_STATED PROBLEM_
Please gather every line in the listing below that contains the word "indicated", and copy each of those lines in full.

[A block of data]
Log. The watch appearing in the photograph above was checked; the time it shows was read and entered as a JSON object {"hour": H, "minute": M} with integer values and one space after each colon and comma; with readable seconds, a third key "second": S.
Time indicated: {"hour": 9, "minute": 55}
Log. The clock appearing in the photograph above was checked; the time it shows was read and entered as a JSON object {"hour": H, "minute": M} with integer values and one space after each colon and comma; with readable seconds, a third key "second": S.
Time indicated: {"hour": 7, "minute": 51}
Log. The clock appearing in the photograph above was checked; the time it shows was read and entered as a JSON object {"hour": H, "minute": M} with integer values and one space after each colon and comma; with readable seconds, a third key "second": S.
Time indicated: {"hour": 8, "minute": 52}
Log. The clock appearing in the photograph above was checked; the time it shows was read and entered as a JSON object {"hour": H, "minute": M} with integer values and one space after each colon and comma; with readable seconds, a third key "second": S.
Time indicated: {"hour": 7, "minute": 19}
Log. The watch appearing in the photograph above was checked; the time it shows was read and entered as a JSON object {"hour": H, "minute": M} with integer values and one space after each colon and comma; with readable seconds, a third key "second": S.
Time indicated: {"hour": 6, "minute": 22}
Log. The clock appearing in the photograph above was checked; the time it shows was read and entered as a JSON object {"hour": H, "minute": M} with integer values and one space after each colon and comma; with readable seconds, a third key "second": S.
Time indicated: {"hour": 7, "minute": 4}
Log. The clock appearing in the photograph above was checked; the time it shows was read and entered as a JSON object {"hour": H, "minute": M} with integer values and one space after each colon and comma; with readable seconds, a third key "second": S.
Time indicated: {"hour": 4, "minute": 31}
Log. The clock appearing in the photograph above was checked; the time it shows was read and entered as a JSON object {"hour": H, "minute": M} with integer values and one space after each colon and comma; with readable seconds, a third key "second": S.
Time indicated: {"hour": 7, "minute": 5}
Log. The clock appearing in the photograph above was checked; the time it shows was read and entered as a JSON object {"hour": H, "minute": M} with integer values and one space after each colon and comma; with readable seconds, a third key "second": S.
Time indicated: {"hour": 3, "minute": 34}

_RESULT OF THIS EXERCISE_
Time indicated: {"hour": 9, "minute": 55}
Time indicated: {"hour": 7, "minute": 51}
Time indicated: {"hour": 8, "minute": 52}
Time indicated: {"hour": 7, "minute": 19}
Time indicated: {"hour": 6, "minute": 22}
Time indicated: {"hour": 7, "minute": 4}
Time indicated: {"hour": 4, "minute": 31}
Time indicated: {"hour": 7, "minute": 5}
Time indicated: {"hour": 3, "minute": 34}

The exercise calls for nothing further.